Thanks for your assumptions, but they are completely wrong. It is rather ironic that you attack my position and claim that high quality music reproduction is not my goal, while you time and time again say that the quality of subs matters little, only the quantity. Keep in mind your frame of reference is that your bass is the best you have heard. That doesn't mean that there aren't much better sounding subwoofers, just that you haven't experienced them. It is akin to someone saying that a quarter pounder at McDonalds is the best burger out there and the only way to do one, when the only burgers they have ever had are from Sonic and Burger King. McDonalds may the best that person has had, but it doesn't mean they are the best.
For the record, I don't have a home theater system and never have. I did hook my TV up my stereo this year after we rearranged the room and the TV ended up between the speakers (someone gave us a 75" TV). Since I don't want movies, I think I have listened to the TV through the stereo twice, the $179 Yamaha Soundbar from Costco is what I use, as it gives great dialog clarity without blasting the sound level.
I do have a lot of experience with subwoofers and their integration. More than 30 years ago, I started building subwoofer enclosures for cars because the ones that I heard were all boomy and crap sounding. At that point, all calculations had to be run by hand using the Thiel Small parameters and a calculator.
The great thing about cars is they have a fixed cabin gain below about 50 hz with NO standing wave issues and a fast decay time. With good drivers and a properly designed enclosure (or infinite baffle) you can get amazing, accurate, low distortion bass in a car. With cabin gain, a well designed sealed enclosure will roll off at the same rate as the gain, with perfectly flat response to below 20hz. I am not talking about the 160db SPL competition bass (which is achieved with narrowly tuned vented enclosures in the 60-70hz range), I am talking the ability to hit 115db cleanly down to 20hz. The current system in an old BMW I have does exactly this (HSU 12" driver in a 1.25ft sealed enclosure, QTC .65, mains will do about 105db).

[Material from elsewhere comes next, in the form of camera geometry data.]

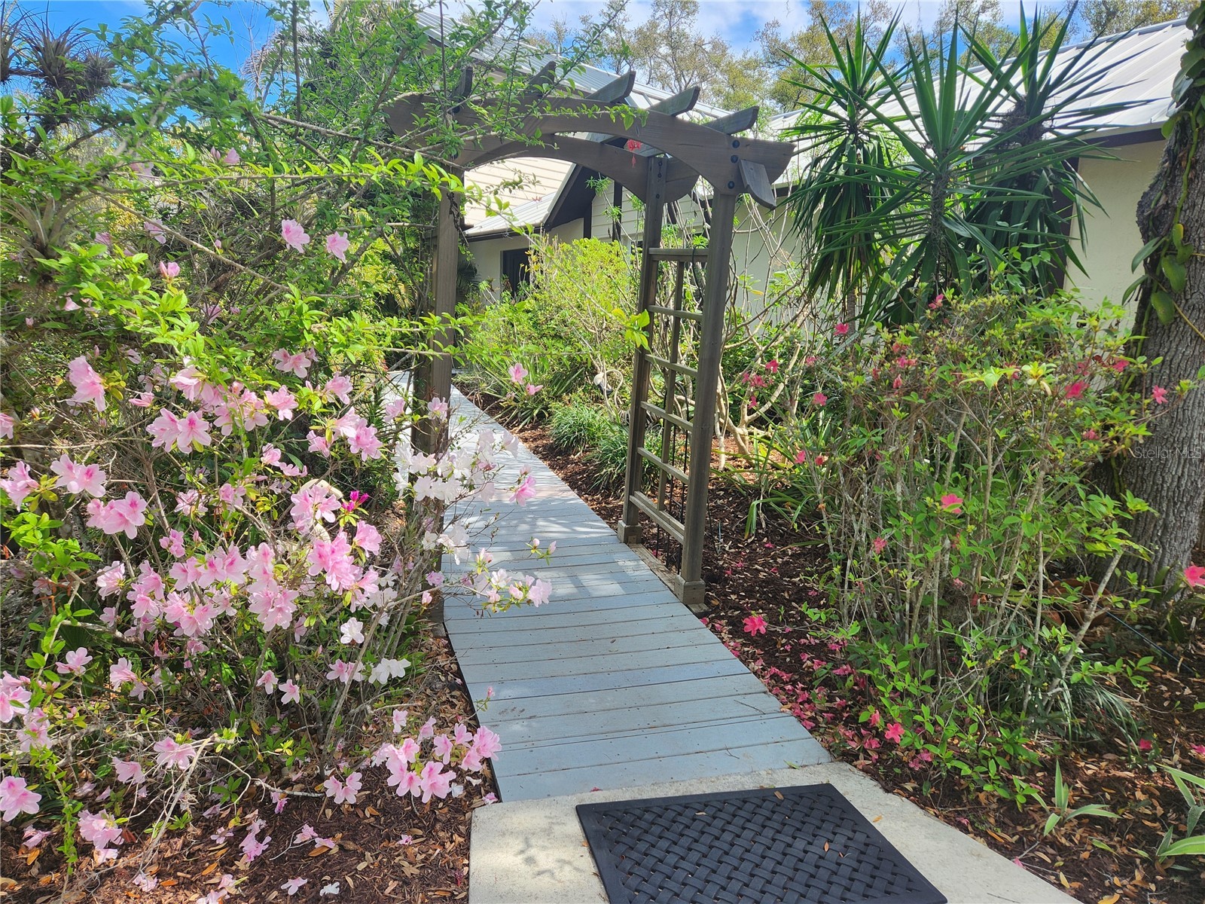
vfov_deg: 58.9
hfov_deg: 73.9
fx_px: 801
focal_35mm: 23
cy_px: 452
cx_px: 602
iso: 20
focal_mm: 5.4
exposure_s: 1/515
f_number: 1.8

There is something magical that happens when you have that free dynamic headroom. Most home subs suffer from dynamic compression and distortion when turned up. It starts in the 90db range below 30hz for nearly all subs, until you start getting into the big boys. For example, even the Velodyne DD18+, considered a huge, accurate sub, cannot hit more than 110db at 30hz, 105 at 20hz. Same for a Rythmik F18.
When all you have ever heard are subs that are running into dynamic compression and distortion (which is the case with almost all home subs when pushed to even 100db), they sound great, until you hear a setup that doesn't. When you hear the setup that doesn't you experience this effortless, fast, tight, bass that seems to come from blackness. It also has a dramatic effect on the sound of the mains, making them sound much cleaner.
At the end of the day, it is not about hitting huge SPL levels, it is about getting the best sound, which requires using subs that can stay clean and not run into dynamic compression. 4 10" subs can't do this in a reasonably sized room. It is why my progression of home subs has taken me from Velodyne F series, through ULD's, to HGS, and finally Rythmik. At each step, it has seemed to be amazing (and better than anything I ever heard at a dealer), but the next step revealed more.
Finally, you can rag on those guys at the AVS forums, but unlike many, they spend a lot of time correlating objective data with subjective sound to get improvements.